At the helm of the 24/7 news hub "What's Trending" is media empress Shira Lazar. Lazar, while being the host and executive producer of the show, is also the host and creator of the YouTube talk show "Partners Project," which specializes in interviewing stars of the YouTube network.
"What's Trending" now airs at 12 p.m. Monday through Friday and offers its viewers access to daily live-streaming video content, including music performances, daily celebrity interviews and even a "Hot On YouTube" video recap. The show has already been nominated for a prime time Emmy Award and has even been graced by the likes of celebrities such as Hollywood director Spike Lee and Virgin Group billionaire entrepreneur Richard Branson. But with all that Lazar and "What's Trending" co-founder and CEO Damon Berger have accomplished thus far, it's hard to believe that the show is so young.
"I think for 'What's Trending,' we were always going to be a brand that was daily, and so it was just a matter of when it was going to happen," Lazar told IBTimes. "So it really is a huge achievement going from a show that's once a week to five times a week."
While the show contains a wide body of content, most of it comes straight from the YouTube network. With thousands of YouTube shows and channels in existence, the movement is becoming stronger than ever with regular people becoming stars overnight via the video-sharing program.
"I think it's amazing to see the talent and the individuals that have taken to YouTube to build their careers themselves," Lazar said. "We came at a time when we could have gone either route. We could have gotten jobs at huge companies. ... But to really innovate right now, we believe you need to do it on the outside."
Lazar, a well-known personality in the media world, has made regular appearances discussing Internet culture and digital trends on major networks such as CBS News, Bloomberg TV, CNN and Fox News channel. With so much opportunity to create a production with the help of one of the above networks, one has to ask, "why YouTube?"
"It's a very rare thing to have the support within a major traditional company that allows you to experiment and find out what the audience wants," Berger told IBTimes. "I think that we were able to do that with 'What's Trending,' and I think that this goes for the whole YouTube and online ecosystem when it comes to independent creation."

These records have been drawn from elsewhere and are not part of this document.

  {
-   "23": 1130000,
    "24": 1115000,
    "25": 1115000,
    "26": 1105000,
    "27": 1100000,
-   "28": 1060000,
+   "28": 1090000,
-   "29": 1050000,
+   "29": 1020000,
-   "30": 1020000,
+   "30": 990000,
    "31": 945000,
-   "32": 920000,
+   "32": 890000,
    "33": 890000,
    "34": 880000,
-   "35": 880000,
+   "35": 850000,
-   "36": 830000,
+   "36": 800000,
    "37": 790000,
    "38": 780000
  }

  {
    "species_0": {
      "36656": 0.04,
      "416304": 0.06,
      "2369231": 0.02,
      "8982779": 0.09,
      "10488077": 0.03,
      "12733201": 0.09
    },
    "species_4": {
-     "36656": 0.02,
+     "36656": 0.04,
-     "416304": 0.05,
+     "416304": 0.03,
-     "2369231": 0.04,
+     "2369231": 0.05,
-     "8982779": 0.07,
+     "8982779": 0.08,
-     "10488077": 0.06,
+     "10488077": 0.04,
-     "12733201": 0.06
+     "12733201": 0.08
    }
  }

The YouTube channel network, a database centered on artists such as musicians, filmmakers, comedians and athletes, gives creators an opportunity to hone their skills and essentially build larger audiences.
"It's something that really allows you to create from the heart and do what your audience wants," Berger said. "It's also a really interesting freedom that you have that I don't think you necessarily get within those big companies.

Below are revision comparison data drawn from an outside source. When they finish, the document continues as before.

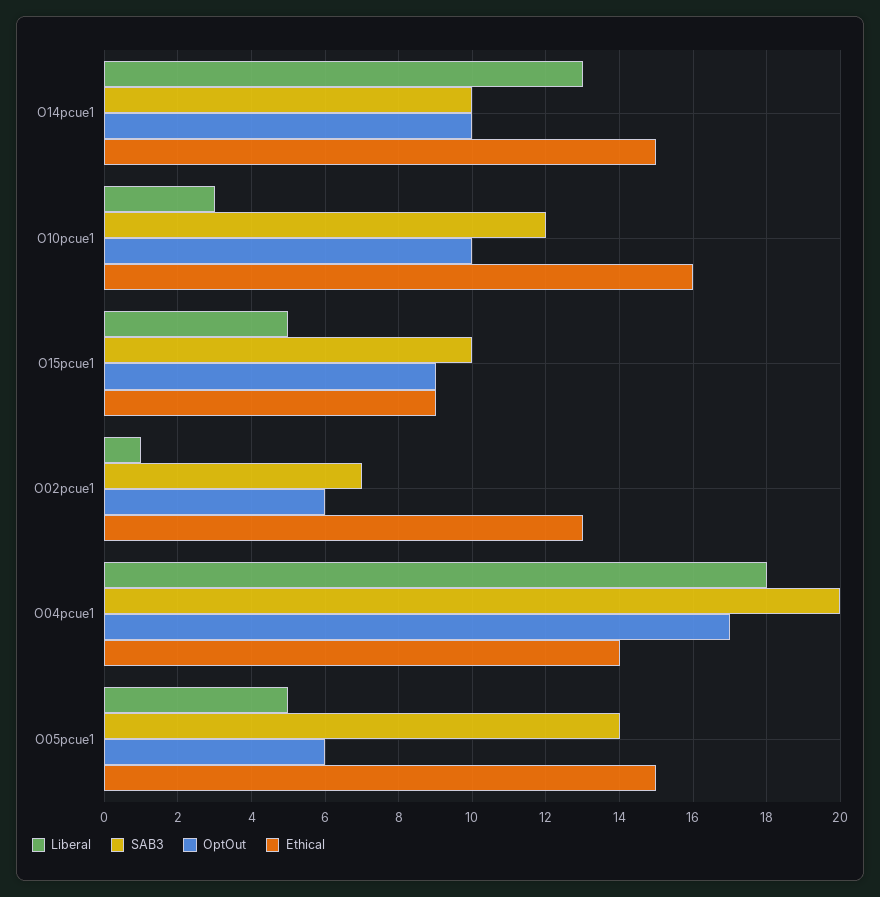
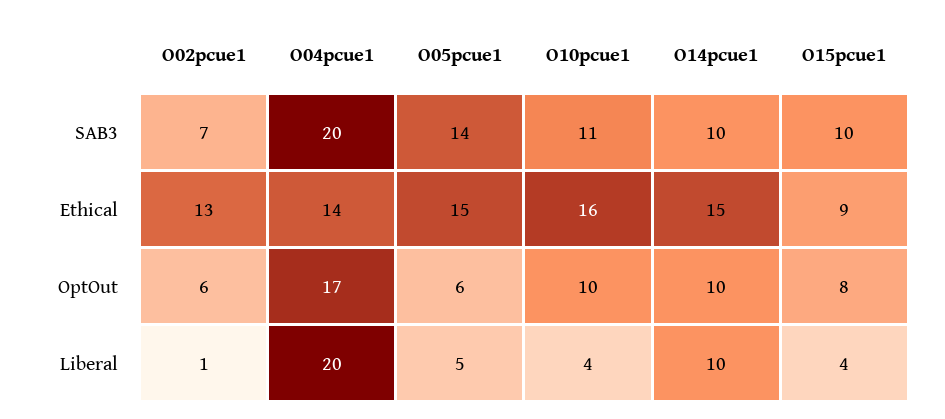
  {
    "Liberal": {
-     "O14pcue1": 13,
+     "O14pcue1": 10,
-     "O10pcue1": 3,
+     "O10pcue1": 4,
-     "O15pcue1": 5,
+     "O15pcue1": 4,
      "O02pcue1": 1,
-     "O04pcue1": 18,
+     "O04pcue1": 20,
      "O05pcue1": 5
    },
    "SAB3": {
      "O14pcue1": 10,
-     "O10pcue1": 12,
+     "O10pcue1": 11,
      "O15pcue1": 10,
      "O02pcue1": 7,
      "O04pcue1": 20,
      "O05pcue1": 14
    },
    "OptOut": {
      "O14pcue1": 10,
      "O10pcue1": 10,
-     "O15pcue1": 9,
+     "O15pcue1": 8,
      "O02pcue1": 6,
      "O04pcue1": 17,
      "O05pcue1": 6
    },
    "Ethical": {
      "O14pcue1": 15,
      "O10pcue1": 16,
      "O15pcue1": 9,
      "O02pcue1": 13,
      "O04pcue1": 14,
      "O05pcue1": 15
    }
  }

With the YouTube channel network, as well as shows like "What's Trending," being so young, the stage is essentially set for Lazar and those like her to pave the way for the media revolution to come.
The last five years has seen the advent of a number of new platforms in which content can be delivered including the iPad, Android and several other touchscreen tablets, all of which make shows like "What's Trending" more accessible.
"We see a future where content is available on every screen, it just depends on how you want to experience it," Lazar said. "And YouTube is a big part of that. With Google TV obviously coming up and the brand of personalities on YouTube getting more audiences than cable networks, those brands are going to be brands that consumers recognize. And so I think it's all going to come together and merge in many ways ... but right now, I think we're in a time of emergence of new platforms and new brands."
According to Lazar, the top 10 YouTube channels currently have a bigger audience than the top 10 cable networks today. While specific numbers weren't available, the idea would seem to justify Google's purchase of the video-sharing website for $1.65 billion back in 2006.
Meanwhile, as "What's Trending" enters its second week as a daily formatted show, it looks to the future as place for stars of all calibers to thrive.
"When you look at the guests that we want to have, it's a combination of these great independent YouTube creators, but it's also providing a platform for traditional celebrities to have a place online where they're comfortable," Berger said. "There's not a lot out there right now that they are comfortable with in terms of being on a digital talk show, and I think that speaks volumes to Shira and her star power to be able to attract the kinds of people we get on the show, whether it's Richard Branson or Snoop Dogg. I think that we've really created a place that they feel comfortable to be on."
Berger and Lazar currently have their hands full with the seemingly successful show that they are calling a "new-school MTV for the YouTube generation." The duo goes on to relate what MTV did for music videos to what they hope to do for YouTube videos.
"There's a culture that's emerging out of this platform, and it's really a revolutionary kind of a thing. It's like we see these young kids who don't even turn on a TV anymore, but they'll spend three to four hours on YouTube, Lazar said. "But we've just scratched the surface. So we're constantly thinking to ourselves, how big can we build this? The sky is the limit!"